Molecular techniques employed in CTG(Ser1) and CTG(Ala) D-xylose metabolizing yeast clades for strain design and industrial applications

D-xylose is the second most abundant monosaccharide found in lignocellulose and is of biotechnological importance for producing second-generation ethanol and other high-value chemical compounds. D-xylose conversion to ethanol is promoted by microbial fermentation, mainly by bacteria, yeasts, or filamentous fungi. Considering yeasts, species belonging to the CTG(Ser1) or CTG(Ala) clade display a remarkable ability to ferment D-xylose to ethanol and other compounds; however, these yeasts are not employed on an industrial scale due to the poor fermentative performance compared to conventional yeasts, like Saccharomyces cerevisiae, and also due to the lack of a molecular toolbox for development of new strains tailored to fermentation stress tolerance and performance.

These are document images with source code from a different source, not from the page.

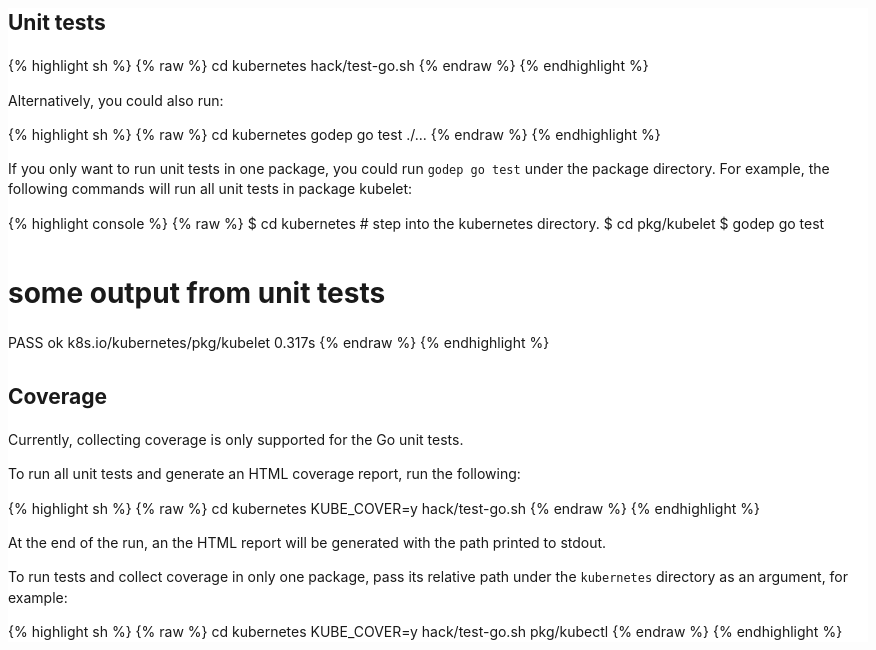## Unit tests

{% highlight sh %}
{% raw %}
cd kubernetes
hack/test-go.sh
{% endraw %}
{% endhighlight %}

Alternatively, you could also run:

{% highlight sh %}
{% raw %}
cd kubernetes
godep go test ./...
{% endraw %}
{% endhighlight %}

If you only want to run unit tests in one package, you could run ``godep go test`` under the package directory. For example, the following commands will run all unit tests in package kubelet:

{% highlight console %}
{% raw %}
$ cd kubernetes # step into the kubernetes directory.
$ cd pkg/kubelet
$ godep go test
# some output from unit tests
PASS
ok      k8s.io/kubernetes/pkg/kubelet   0.317s
{% endraw %}
{% endhighlight %}

## Coverage

Currently, collecting coverage is only supported for the Go unit tests.

To run all unit tests and generate an HTML coverage report, run the following:

{% highlight sh %}
{% raw %}
cd kubernetes
KUBE_COVER=y hack/test-go.sh
{% endraw %}
{% endhighlight %}

At the end of the run, an the HTML report will be generated with the path printed to stdout.

To run tests and collect coverage in only one package, pass its relative path under the `kubernetes` directory as an argument, for example:

{% highlight sh %}
{% raw %}
cd kubernetes
KUBE_COVER=y hack/test-go.sh pkg/kubectl
{% endraw %}
{% endhighlight %}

Thus, the purpose of this review is to evaluate the major molecular tools (e.g., transformation markers and techniques, vectors, regulatory sequences, and gene editing techniques) available for the most studied yeasts of CTG(Ser1) clade, like Scheffersomyces, Spathaspora, Candida and Yamadazyma species, and the CTG(Ala) clade representative Pachysolen tannophilus. Furthermore, we synthesized the current state-of-the-art molecular developments and perspectives for D-xylose fermenting yeast strain design.